Cette identité aristocratique est centrale pour Vicomte A. mais conduit à une seconde contradiction, qui elle aussi est jusqu’à présent habilement négociée. Le fondateur, Arthur de Soultrait, a réussi à construire une histoire convaincante autour de la fondation de son entreprise. Cette histoire (officielle et peut-être romancée) est la suivante : étudiant, il se rend aux États-Unis lors de sa troisième année d’école de commerce pour un stage et, son entreprise ayant fait faillite, il doit vendre des cravates pour survivre et rentrer chez lui, mais efficacité et bagout aidant, il fait un profit substantiel ce qui lui permet de lancer en 2005 sa propre marque, d’abord appelée Vicomte Arthur.

Tout en mettant en avant son énergie entrepreneuriale, et une certaine éthique du travail, Arthur de Soultrait signale aussi explicitement son affiliation à une aristocratie portée sur les loisirs. Pourtant, comme l’a si bien montré l’économiste et sociologue américano-norvégien Thorstein Veblen dans son étude classique « La Théorie de la classe de loisir » à la fin du 19ème siècle, au cœur de l’identité de la classe de loisirs, dont fait partie en Europe une frange importante de l’aristocratie, le travail et l’argent sont vus avec dédain, comme étant des valeurs bourgeoises dont il faudrait se protéger à tout prix. Vicomte A. réussit alors le tour de force de fusionner dans une même histoire de marque éthique du travail et glorification des loisirs.

Une autre réussite de la marque est d’être parvenue à se distancier d’elle-même, dans une mise en abyme marketing inédite. Une exclusivité toute aristocratique est au cœur du message porté par Vicomte A., et Arthur de Soultrait a pris récemment un certain nombre d’initiatives qui cadrent avec cette identité : le début d’une stratégie multimarques avec la reprise de Gastinne Renette, une marque centenaire associée à la chasse et aux armes, une volonté affichée de mettre en avant le « fabriqué en France » et la qualité, une affiliation avec des personnalités comme le Premier ministre français François Fillon, la présidente du Fonds Monétaire International Christine Lagarde, Pippa Midlleton (la sœur de la Duchesse de Cambridge Kate Middleton), les journalistes Stéphane Bern et Bernard de la Villardière etc.


Une ironie maitrisée, mais des faiblesses qui pourraient l'empêcher de connaitre un succès sur le long terme

En revanche, la couleur fuchsia, l’humour du nom de la marque où le « A. » nie le « Vicomte », la bonne humeur générale qui émane des créations (couleurs pastel…), tout cela va à l’encontre de l’image aristocratique qui, non contrôlée, pourrait être pompeuse et agressive… La mise en abyme qu’opère Vicomte A. en commentant avec ironie ses propres univers et positionnement est peut-être la clé principale de son succès… Tout en étant dans la mode, l’empire de l’apparence, Vicomte A. s’en détache consciemment avec une ironie maîtrisée.
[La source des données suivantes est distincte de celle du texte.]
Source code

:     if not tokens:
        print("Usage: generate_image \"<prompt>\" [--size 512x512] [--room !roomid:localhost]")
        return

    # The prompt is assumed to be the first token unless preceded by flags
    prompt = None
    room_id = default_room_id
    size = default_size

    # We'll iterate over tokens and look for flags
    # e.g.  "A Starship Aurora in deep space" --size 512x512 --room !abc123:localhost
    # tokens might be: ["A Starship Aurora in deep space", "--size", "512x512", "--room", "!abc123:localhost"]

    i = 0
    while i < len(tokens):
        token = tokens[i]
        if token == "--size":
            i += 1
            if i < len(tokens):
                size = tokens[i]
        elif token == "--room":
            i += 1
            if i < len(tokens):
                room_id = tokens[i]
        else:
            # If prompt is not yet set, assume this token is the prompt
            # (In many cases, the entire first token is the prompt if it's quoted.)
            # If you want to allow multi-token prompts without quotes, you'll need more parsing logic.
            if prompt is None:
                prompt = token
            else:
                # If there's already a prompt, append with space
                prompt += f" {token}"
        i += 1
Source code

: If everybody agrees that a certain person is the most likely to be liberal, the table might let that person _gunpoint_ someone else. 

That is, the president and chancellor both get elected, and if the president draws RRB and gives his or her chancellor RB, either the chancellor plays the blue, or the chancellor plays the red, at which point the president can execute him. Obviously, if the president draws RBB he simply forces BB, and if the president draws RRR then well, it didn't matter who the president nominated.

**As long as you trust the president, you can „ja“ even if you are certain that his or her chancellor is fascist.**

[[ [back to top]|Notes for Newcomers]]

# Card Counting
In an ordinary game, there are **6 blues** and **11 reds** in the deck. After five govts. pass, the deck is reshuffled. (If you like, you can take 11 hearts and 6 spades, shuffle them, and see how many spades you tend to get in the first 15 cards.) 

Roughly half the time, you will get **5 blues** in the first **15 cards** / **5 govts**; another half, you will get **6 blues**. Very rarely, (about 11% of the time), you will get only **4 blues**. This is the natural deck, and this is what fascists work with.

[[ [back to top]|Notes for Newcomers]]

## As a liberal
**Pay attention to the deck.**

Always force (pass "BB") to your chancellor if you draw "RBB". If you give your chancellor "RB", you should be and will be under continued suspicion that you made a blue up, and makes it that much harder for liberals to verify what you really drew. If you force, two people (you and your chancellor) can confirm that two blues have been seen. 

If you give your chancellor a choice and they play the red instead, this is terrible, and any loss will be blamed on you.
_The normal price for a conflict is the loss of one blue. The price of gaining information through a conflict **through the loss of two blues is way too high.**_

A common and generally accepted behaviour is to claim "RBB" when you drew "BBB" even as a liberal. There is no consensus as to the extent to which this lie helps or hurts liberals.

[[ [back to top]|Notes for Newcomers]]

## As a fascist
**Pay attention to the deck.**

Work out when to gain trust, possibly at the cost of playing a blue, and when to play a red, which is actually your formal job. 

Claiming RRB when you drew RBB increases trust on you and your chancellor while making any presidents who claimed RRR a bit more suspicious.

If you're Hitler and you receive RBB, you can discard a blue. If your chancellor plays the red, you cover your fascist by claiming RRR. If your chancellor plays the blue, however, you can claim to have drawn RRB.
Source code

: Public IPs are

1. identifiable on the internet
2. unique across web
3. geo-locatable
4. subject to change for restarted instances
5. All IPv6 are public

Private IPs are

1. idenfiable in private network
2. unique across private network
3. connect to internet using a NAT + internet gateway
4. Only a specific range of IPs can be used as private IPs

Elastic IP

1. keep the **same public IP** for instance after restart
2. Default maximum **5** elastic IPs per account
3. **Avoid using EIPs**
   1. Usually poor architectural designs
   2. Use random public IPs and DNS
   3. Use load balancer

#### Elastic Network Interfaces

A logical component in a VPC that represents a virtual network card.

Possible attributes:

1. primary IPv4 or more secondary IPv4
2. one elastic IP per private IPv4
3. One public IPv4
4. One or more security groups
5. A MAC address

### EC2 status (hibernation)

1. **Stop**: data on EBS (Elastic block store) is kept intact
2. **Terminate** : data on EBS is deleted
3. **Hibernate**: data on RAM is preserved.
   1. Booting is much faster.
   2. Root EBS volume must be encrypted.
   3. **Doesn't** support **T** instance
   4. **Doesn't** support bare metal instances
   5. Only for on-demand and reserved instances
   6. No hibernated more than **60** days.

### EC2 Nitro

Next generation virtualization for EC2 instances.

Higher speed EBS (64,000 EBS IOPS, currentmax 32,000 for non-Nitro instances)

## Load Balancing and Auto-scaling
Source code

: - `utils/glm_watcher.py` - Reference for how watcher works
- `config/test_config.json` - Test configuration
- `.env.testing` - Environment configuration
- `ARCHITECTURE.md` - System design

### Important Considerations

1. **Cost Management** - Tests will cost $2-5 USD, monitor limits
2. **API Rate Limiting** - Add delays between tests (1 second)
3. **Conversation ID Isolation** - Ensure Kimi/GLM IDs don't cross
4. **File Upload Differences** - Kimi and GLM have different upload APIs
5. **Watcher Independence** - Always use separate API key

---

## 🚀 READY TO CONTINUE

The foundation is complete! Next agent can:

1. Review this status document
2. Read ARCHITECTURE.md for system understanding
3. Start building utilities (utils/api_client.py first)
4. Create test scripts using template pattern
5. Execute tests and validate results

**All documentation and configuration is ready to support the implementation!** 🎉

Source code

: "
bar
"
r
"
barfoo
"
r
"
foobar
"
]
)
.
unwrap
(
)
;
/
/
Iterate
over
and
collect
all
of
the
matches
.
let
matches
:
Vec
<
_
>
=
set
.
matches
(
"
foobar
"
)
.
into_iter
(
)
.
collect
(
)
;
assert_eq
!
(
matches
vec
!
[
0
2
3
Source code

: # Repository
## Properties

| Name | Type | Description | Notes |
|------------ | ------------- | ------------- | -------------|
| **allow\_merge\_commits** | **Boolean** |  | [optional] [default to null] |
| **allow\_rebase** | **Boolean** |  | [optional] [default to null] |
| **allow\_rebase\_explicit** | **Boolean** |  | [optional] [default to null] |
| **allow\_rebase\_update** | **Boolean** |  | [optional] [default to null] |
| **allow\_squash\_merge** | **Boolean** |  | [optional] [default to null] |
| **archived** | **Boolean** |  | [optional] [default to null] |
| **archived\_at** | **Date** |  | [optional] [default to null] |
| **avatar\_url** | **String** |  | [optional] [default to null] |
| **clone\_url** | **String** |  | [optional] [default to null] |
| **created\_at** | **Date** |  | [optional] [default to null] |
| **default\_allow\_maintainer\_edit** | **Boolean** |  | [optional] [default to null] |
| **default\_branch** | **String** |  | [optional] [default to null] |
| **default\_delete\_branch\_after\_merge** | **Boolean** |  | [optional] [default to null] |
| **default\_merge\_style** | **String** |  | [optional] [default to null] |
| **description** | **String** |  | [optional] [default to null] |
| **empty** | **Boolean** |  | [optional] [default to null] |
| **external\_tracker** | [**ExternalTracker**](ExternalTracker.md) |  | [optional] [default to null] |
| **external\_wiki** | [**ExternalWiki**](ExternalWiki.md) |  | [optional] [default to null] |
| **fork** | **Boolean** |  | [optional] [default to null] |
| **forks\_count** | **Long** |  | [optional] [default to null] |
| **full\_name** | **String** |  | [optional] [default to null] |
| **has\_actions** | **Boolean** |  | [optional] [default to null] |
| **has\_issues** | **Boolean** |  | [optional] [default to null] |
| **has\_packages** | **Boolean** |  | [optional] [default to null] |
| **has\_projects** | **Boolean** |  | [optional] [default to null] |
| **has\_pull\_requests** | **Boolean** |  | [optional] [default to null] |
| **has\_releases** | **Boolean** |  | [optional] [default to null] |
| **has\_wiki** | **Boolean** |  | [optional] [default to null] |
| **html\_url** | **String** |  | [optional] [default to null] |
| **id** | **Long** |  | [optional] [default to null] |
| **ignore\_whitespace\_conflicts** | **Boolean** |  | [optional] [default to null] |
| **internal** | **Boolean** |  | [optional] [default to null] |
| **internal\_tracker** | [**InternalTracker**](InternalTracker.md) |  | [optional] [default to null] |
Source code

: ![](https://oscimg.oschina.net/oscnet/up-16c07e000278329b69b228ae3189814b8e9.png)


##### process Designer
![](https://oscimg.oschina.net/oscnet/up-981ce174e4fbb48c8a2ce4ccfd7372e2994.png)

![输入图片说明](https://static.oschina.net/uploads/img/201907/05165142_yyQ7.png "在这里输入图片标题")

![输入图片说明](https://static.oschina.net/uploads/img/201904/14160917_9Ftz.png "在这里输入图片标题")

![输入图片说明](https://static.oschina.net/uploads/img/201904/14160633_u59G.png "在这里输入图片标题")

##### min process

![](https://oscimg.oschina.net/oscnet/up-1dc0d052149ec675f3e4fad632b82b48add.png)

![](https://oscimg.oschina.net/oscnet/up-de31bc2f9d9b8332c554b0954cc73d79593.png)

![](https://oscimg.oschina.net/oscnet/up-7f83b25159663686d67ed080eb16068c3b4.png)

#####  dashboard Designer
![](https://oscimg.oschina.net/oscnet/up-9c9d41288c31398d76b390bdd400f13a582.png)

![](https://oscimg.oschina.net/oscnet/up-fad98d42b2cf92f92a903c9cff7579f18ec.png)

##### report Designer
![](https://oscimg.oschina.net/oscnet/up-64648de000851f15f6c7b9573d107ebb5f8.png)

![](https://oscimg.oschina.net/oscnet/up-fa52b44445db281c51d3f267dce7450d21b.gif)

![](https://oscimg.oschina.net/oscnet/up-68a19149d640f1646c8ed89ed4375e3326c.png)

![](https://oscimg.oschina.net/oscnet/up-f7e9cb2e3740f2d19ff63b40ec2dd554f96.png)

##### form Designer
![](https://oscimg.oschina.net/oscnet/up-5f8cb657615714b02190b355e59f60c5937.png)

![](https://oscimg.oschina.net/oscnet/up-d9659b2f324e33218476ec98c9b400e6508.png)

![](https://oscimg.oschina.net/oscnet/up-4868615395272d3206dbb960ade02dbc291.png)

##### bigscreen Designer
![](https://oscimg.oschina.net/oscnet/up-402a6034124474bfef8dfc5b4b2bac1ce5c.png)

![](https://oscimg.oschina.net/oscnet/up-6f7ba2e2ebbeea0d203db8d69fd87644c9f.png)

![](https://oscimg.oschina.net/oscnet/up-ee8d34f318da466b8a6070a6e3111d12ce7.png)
Et pourtant… Malgré toutes ces réussites, Vicomte A. fait face à certaines faiblesses structurelles. La première question qui se pose est celle des réserves de croissance : la marque peut tenter de s’inspirer de Lacoste en essayant de convaincre de nouvelles couches de la population de l’adopter, ou elle peut poursuivre une stratégie internationale comme Polo Ralph Lauren ou Tommy Hilfiger (ou une combinaison des deux). Reste à savoir si l’image « sport, aristocratie et bonne humeur » peut convaincre au-delà de certains cercles de consommateurs.

Une seconde question, peut-être encore plus fondamentale, a un lien avec l’aspect créatif de la marque. On peut légitimement se demander si l’absence d’un créateur connu est potentiellement un handicap pour Vicomte A. La mode se nourrit de la créativité et des frasques des créateurs… Une marque de mode sans créateur identifié risque de vite se retrouver dans la catégorie « marché de masse » avec Zara ou H&M ce qui serait un coup fatal porté à une marque qui se veut au-dessus du panier... mais peut-être sans s’en donner pleinement les moyens.